• **Work task**
Without including any images, repeat the listing below exactly.
========================================================================
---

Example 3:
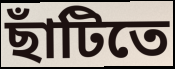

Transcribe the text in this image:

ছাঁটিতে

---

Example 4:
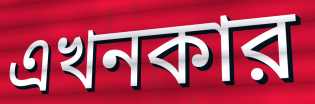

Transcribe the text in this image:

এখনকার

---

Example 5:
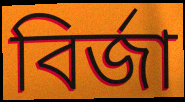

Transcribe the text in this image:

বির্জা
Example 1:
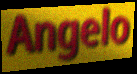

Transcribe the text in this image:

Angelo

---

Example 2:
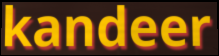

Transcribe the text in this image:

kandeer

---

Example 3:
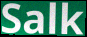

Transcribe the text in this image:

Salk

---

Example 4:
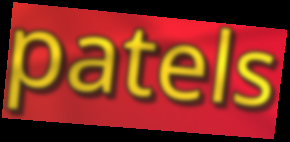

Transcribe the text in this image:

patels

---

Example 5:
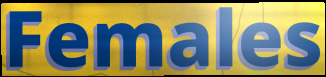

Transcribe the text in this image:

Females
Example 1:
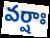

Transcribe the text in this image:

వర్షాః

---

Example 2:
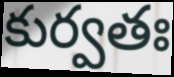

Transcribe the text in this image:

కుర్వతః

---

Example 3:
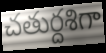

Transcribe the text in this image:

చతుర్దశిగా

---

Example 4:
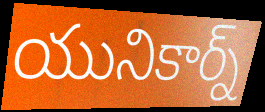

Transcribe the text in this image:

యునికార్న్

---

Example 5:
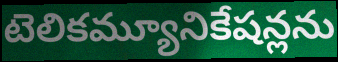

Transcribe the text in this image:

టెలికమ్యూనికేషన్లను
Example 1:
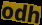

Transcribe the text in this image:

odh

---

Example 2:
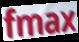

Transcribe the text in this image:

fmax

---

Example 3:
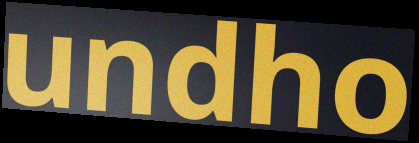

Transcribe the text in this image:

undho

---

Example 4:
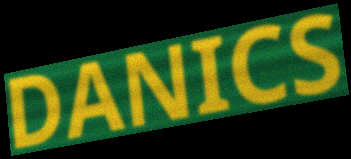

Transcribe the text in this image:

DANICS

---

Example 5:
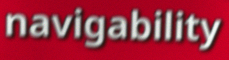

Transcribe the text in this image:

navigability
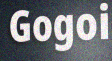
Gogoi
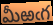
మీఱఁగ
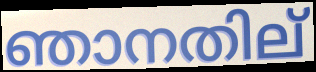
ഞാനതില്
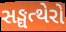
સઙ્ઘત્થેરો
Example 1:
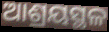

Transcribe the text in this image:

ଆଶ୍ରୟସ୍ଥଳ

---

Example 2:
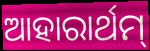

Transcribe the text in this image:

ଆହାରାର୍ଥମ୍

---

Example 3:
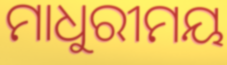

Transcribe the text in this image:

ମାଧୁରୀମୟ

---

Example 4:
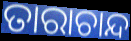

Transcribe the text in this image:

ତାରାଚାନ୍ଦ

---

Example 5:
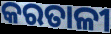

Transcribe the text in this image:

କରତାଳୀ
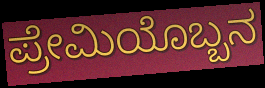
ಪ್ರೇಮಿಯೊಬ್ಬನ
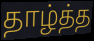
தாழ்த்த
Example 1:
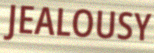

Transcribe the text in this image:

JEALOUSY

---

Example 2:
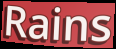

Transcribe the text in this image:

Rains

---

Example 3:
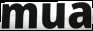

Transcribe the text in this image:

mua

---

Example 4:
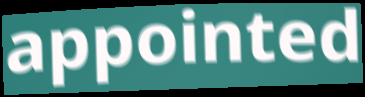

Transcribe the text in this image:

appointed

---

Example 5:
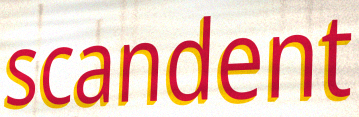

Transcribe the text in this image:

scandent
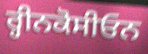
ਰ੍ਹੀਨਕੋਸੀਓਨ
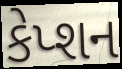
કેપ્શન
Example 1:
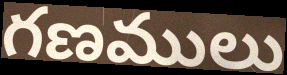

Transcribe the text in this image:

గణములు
========================================================================
• **Exercise answer**
---

Example 3:

Transcribe the text in this image:

ছাঁটিতে

---

Example 4:

Transcribe the text in this image:

এখনকার

---

Example 5:

Transcribe the text in this image:

বির্জা
Example 1:

Transcribe the text in this image:

Angelo

---

Example 2:

Transcribe the text in this image:

kandeer

---

Example 3:

Transcribe the text in this image:

Salk

---

Example 4:

Transcribe the text in this image:

patels

---

Example 5:

Transcribe the text in this image:

Females
Example 1:

Transcribe the text in this image:

వర్షాః

---

Example 2:

Transcribe the text in this image:

కుర్వతః

---

Example 3:

Transcribe the text in this image:

చతుర్దశిగా

---

Example 4:

Transcribe the text in this image:

యునికార్న్

---

Example 5:

Transcribe the text in this image:

టెలికమ్యూనికేషన్లను
Example 1:

Transcribe the text in this image:

odh

---

Example 2:

Transcribe the text in this image:

fmax

---

Example 3:

Transcribe the text in this image:

undho

---

Example 4:

Transcribe the text in this image:

DANICS

---

Example 5:

Transcribe the text in this image:

navigability
Gogoi
మీఱఁగ
ഞാനതില്
સઙ્ઘત્થેરો
Example 1:

Transcribe the text in this image:

ଆଶ୍ରୟସ୍ଥଳ

---

Example 2:

Transcribe the text in this image:

ଆହାରାର୍ଥମ୍

---

Example 3:

Transcribe the text in this image:

ମାଧୁରୀମୟ

---

Example 4:

Transcribe the text in this image:

ତାରାଚାନ୍ଦ

---

Example 5:

Transcribe the text in this image:

କରତାଳୀ
ಪ್ರೇಮಿಯೊಬ್ಬನ
தாழ்த்த
Example 1:

Transcribe the text in this image:

JEALOUSY

---

Example 2:

Transcribe the text in this image:

Rains

---

Example 3:

Transcribe the text in this image:

mua

---

Example 4:

Transcribe the text in this image:

appointed

---

Example 5:

Transcribe the text in this image:

scandent
ਰ੍ਹੀਨਕੋਸੀਓਨ
કેપ્શન
Example 1:

Transcribe the text in this image:

గణములు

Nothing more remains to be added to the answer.